ACTIVITY: Would you please return all of the entries below exactly as shown?

RECORDS PROVIDED:
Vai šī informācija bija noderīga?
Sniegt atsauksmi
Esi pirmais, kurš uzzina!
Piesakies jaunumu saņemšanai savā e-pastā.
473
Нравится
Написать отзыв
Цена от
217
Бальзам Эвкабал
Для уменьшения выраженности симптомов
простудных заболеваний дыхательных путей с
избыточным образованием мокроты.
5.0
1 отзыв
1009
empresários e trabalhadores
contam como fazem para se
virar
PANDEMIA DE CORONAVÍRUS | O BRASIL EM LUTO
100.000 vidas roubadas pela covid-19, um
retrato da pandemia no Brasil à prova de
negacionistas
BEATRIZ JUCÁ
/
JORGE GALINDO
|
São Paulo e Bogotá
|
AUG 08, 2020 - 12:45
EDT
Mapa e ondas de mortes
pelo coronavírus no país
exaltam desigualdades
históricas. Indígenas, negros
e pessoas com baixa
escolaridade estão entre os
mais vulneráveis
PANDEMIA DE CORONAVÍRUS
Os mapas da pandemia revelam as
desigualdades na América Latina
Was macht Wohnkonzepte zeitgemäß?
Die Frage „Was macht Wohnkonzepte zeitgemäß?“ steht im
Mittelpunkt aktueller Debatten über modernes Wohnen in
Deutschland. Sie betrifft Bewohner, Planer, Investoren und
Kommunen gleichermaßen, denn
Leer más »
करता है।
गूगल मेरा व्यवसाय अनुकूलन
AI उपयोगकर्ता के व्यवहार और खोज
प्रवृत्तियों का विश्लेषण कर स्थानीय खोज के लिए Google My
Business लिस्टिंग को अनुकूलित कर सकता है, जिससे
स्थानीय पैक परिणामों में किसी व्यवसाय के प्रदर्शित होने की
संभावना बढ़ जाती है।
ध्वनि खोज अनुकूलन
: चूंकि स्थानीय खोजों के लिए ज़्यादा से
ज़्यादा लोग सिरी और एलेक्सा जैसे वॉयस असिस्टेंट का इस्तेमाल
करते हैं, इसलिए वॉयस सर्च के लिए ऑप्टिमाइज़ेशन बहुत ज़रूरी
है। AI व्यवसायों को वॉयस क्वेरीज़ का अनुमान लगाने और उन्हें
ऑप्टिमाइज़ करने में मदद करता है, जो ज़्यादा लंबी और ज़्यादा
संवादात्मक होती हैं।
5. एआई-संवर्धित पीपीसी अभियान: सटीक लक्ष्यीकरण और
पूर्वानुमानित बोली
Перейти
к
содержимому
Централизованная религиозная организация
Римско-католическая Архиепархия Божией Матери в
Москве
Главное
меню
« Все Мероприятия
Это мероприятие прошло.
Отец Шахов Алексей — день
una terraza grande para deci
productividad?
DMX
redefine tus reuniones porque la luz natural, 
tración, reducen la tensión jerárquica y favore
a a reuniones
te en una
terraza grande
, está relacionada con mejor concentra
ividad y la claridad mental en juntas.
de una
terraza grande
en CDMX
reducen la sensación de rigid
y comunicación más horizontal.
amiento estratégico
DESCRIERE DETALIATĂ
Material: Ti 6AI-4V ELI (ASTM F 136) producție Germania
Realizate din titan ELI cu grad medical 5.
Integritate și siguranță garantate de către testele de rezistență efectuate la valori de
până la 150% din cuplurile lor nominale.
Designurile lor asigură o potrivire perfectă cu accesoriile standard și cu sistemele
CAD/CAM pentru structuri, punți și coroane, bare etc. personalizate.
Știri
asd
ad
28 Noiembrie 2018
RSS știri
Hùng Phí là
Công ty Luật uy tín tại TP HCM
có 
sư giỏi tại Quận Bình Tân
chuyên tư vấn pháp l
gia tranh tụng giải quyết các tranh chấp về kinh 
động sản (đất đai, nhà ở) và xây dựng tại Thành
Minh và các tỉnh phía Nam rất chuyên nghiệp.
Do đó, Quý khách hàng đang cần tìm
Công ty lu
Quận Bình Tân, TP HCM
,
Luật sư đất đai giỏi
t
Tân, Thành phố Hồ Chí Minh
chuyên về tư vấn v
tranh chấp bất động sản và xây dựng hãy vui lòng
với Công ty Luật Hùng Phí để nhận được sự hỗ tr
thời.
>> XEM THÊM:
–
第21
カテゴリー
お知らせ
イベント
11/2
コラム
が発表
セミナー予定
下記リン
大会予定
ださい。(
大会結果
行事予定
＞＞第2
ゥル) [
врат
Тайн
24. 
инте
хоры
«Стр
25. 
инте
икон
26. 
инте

TASK RESPONSE:
Vai šī informācija bija noderīga?
Sniegt atsauksmi
Esi pirmais, kurš uzzina!
Piesakies jaunumu saņemšanai savā e-pastā.
473
Нравится
Написать отзыв
Цена от
217
Бальзам Эвкабал
Для уменьшения выраженности симптомов
простудных заболеваний дыхательных путей с
избыточным образованием мокроты.
5.0
1 отзыв
1009
empresários e trabalhadores
contam como fazem para se
virar
PANDEMIA DE CORONAVÍRUS | O BRASIL EM LUTO
100.000 vidas roubadas pela covid-19, um
retrato da pandemia no Brasil à prova de
negacionistas
BEATRIZ JUCÁ
/
JORGE GALINDO
|
São Paulo e Bogotá
|
AUG 08, 2020 - 12:45
EDT
Mapa e ondas de mortes
pelo coronavírus no país
exaltam desigualdades
históricas. Indígenas, negros
e pessoas com baixa
escolaridade estão entre os
mais vulneráveis
PANDEMIA DE CORONAVÍRUS
Os mapas da pandemia revelam as
desigualdades na América Latina
Was macht Wohnkonzepte zeitgemäß?
Die Frage „Was macht Wohnkonzepte zeitgemäß?“ steht im
Mittelpunkt aktueller Debatten über modernes Wohnen in
Deutschland. Sie betrifft Bewohner, Planer, Investoren und
Kommunen gleichermaßen, denn
Leer más »
करता है।
गूगल मेरा व्यवसाय अनुकूलन
AI उपयोगकर्ता के व्यवहार और खोज
प्रवृत्तियों का विश्लेषण कर स्थानीय खोज के लिए Google My
Business लिस्टिंग को अनुकूलित कर सकता है, जिससे
स्थानीय पैक परिणामों में किसी व्यवसाय के प्रदर्शित होने की
संभावना बढ़ जाती है।
ध्वनि खोज अनुकूलन
: चूंकि स्थानीय खोजों के लिए ज़्यादा से
ज़्यादा लोग सिरी और एलेक्सा जैसे वॉयस असिस्टेंट का इस्तेमाल
करते हैं, इसलिए वॉयस सर्च के लिए ऑप्टिमाइज़ेशन बहुत ज़रूरी
है। AI व्यवसायों को वॉयस क्वेरीज़ का अनुमान लगाने और उन्हें
ऑप्टिमाइज़ करने में मदद करता है, जो ज़्यादा लंबी और ज़्यादा
संवादात्मक होती हैं।
5. एआई-संवर्धित पीपीसी अभियान: सटीक लक्ष्यीकरण और
पूर्वानुमानित बोली
Перейти
к
содержимому
Централизованная религиозная организация
Римско-католическая Архиепархия Божией Матери в
Москве
Главное
меню
« Все Мероприятия
Это мероприятие прошло.
Отец Шахов Алексей — день
una terraza grande para deci
productividad?
DMX
redefine tus reuniones porque la luz natural, 
tración, reducen la tensión jerárquica y favore
a a reuniones
te en una
terraza grande
, está relacionada con mejor concentra
ividad y la claridad mental en juntas.
de una
terraza grande
en CDMX
reducen la sensación de rigid
y comunicación más horizontal.
amiento estratégico
DESCRIERE DETALIATĂ
Material: Ti 6AI-4V ELI (ASTM F 136) producție Germania
Realizate din titan ELI cu grad medical 5.
Integritate și siguranță garantate de către testele de rezistență efectuate la valori de
până la 150% din cuplurile lor nominale.
Designurile lor asigură o potrivire perfectă cu accesoriile standard și cu sistemele
CAD/CAM pentru structuri, punți și coroane, bare etc. personalizate.
Știri
asd
ad
28 Noiembrie 2018
RSS știri
Hùng Phí là
Công ty Luật uy tín tại TP HCM
có 
sư giỏi tại Quận Bình Tân
chuyên tư vấn pháp l
gia tranh tụng giải quyết các tranh chấp về kinh 
động sản (đất đai, nhà ở) và xây dựng tại Thành
Minh và các tỉnh phía Nam rất chuyên nghiệp.
Do đó, Quý khách hàng đang cần tìm
Công ty lu
Quận Bình Tân, TP HCM
,
Luật sư đất đai giỏi
t
Tân, Thành phố Hồ Chí Minh
chuyên về tư vấn v
tranh chấp bất động sản và xây dựng hãy vui lòng
với Công ty Luật Hùng Phí để nhận được sự hỗ tr
thời.
>> XEM THÊM:
–
第21
カテゴリー
お知らせ
イベント
11/2
コラム
が発表
セミナー予定
下記リン
大会予定
ださい。(
大会結果
行事予定
＞＞第2
ゥル) [
врат
Тайн
24. 
инте
хоры
«Стр
25. 
инте
икон
26. 
инте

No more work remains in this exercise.